2月28日()〜3月1日(火) ありがとう“さくら,,
2005年3月1日のダイヤ改正を持って、日本で2番目に古い寝台特急である『さくら』が廃止される事になりました。

私自身としてはこれまでに一度も利用した事のない列車ではありましたが、歴史ある列車の廃止と言う事で、併結される『はやぶさ』の方に乗車してその最期を見届けに行って来ました。



2月28日−最後の長崎行『さくら』

1998年12月のダイヤ改正から、『さくら』は『はやぶさ』と併結して運転されてきました。
そして途中の鳥栖駅で分割され、それぞれ長崎、熊本へと向かっていたのですが、ダイヤ改正の都合上この日がその分割シーンの見納めとなりました。

以下、その見納めとなった鳥栖駅での『さくら・はやぶさ』の分割シーンです。

1.『さくら』と『はやぶさ』を繋ぐ貫通幌が外される。

2.分割終了後、まず『はやぶさ』が熊本に向けて出発。

3.次に連結される機関車を待つ『さくら』

4.留置線に泊まっていた機関車が本線へ移動。

5.そして『さくら』と連結。

6.一呼吸置いた後、『さくら』は長崎に向けて出発。



ちなみに、九州内における『さくら』『はやぶさ』の牽引はED76形が担当していました。1枚目が『はやぶさ』を牽引する94号機、2枚目が『さくら』を牽引する90号機です。

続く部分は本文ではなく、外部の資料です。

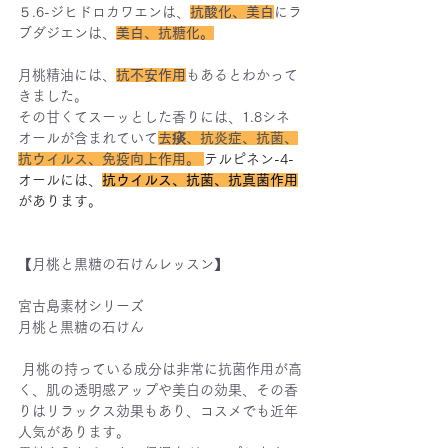
５.6-ジヒドロカワエンは、
抗酸化、美白
にラ
ブダジエンは、
美白、抗糖化。
月桃精油には、
抗不安作用
もあるとわかって
きました。
その甘くてスーッとした香りには、1.8シネ
オールが含まれていて
去痰、抗炎症、抗菌、
抗ウイルス、免疫向上作用。 
テルピネン-4-
オールには、
抗ウイルス、抗菌、抗真菌作用
があります。
【月桃と黒糖の石けんレッスン】
宮古島素材シリーズ 
月桃と黒糖の石けん
 月桃の持っている成分は非常に抗菌作用が高
く、肌の透明感アップや美白の効果、その香
りはリラックス効果もあり、コスメでも近年
人気があります。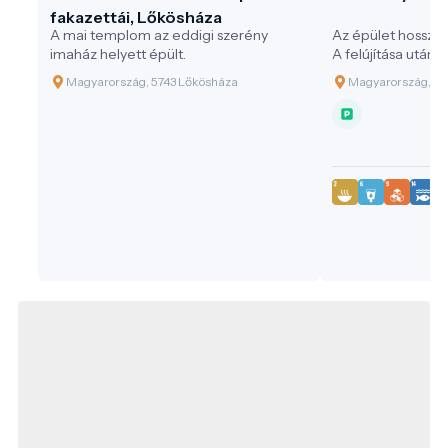
fakazettái, Lőkösháza
A mai templom az eddigi szerény
Az épület hosszú é
imaház helyett épült.
A felújítása után ku
látogatóközpontk
Magyarország, 5743 Lőkösháza
Magyarország, 57
turisztikai látván
környezetben elh
homlokzatán min
után egyedülálló 
produkció kerül b
körülvevő őspark
rendezvények és 
felejthetetlen em
ezáltal 2016-ban
Megye legjobb es
szakmai elismerés
megtekinthető s
mint például a k
elhelyezkedő Fouc
15 méter magassá
egyedi kupolafest
szobákban megele
a családtörténet i
betekintést nyerh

よく見ると両車のヘッドマークが微妙に違っているのがお分かりかと思うのですが、実はこの時、残念な事に『さくら』の廃止が決まって以来ヘッドマークの盗難が相次ぎ、一時はヘッドマークが1つしかないという事態にまでなっていました。

しかしJR九州の迅速な対応によって足りなくなった残り3つのヘッドマークが新しく製造され、無事に4つ全てのヘッドマークが揃った状態でこの日を迎えることが出来たのです。

そして以前から使用されていたヘッドマークは『さくら』の牽引に当たるED76の長崎方に取り付けられ、後の3つは急遽製造された真新しいヘッドマークが取り付けられました。
両車のヘッドマークが微妙に違っているのはその為です。



3月1日−下り最終『さくら』


日付変わって3月1日。泣いても笑ってもこの日が最後と言う事で、駅には多数の報道陣が居ました。
また幼稚園児達(「さくらようちえん」だそうです)のお出迎えもあり、ホームは人でごった返していました。

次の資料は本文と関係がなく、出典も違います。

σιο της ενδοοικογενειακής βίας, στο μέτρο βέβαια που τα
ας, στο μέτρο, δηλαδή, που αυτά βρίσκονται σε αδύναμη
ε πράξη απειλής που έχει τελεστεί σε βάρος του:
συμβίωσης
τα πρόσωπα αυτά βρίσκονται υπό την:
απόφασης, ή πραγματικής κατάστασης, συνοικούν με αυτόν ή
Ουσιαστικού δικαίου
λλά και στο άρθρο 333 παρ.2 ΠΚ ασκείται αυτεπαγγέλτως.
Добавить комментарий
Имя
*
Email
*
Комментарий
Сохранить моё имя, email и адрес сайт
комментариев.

その傍らには横断幕も用意され、そこには往年の勇姿が・・・と思ったらしっかり廃止時と同じ6両編成。

・・・レイアウトの都合上ですよね、多分。



そうこうする内についに最終の『さくら・はやぶさ』が到着。


この日のダイヤ改正で長崎本線では『さくら』を外したダイヤが既に組まれていた為、いつもはこの駅で分割されて長崎に向かっていた『さくら』はここで終点。
今までに鳥栖止まりの設定が無かったのでしょう、この日は方向幕部分ににシールを貼って対応していました。

そんな訳で、『さくら』の最期は長崎ではなくこの鳥栖で迎えることになってしまいました。



この日は切り離し等々が一切行われないまま、『さくら』として走ってきた後6両は回送扱いとなって『はやぶさ』と共に熊本へ向かいます。

そして後からやってくる新型列車に急かされるように、別れのセレモニーもそこそこに『さくら』は去っていきました・・・

運転区間は短縮、終着駅でのイベントもちょっとした物ということで、歴史ある寝台列車の終焉としては少々寂しいものになってしまいましたが、それでも多くの人に見送られたこの列車は本当に人気が有ったのだなという事が窺い知れました。

そして最後尾にさりげなく貼ってあった「さようなら さくら」の紙に私もちょっと泣きそうになったのは内緒。

おそらく乗客の誰かが作成した紙を車掌さんが快く貼り付けてくれた物だと推測しますが・・・先に述べたヘッドマークの件といい、職員の方々もこの列車には並々ならぬ愛着があったのでしょうね。



以上、ラスト2日の『さくら』レポートでした。この時のダイヤ改正以後も縮小される一方の寝台列車(ブルートレイン)ですが、出来るだけ長い間走り続ける事を切に願います。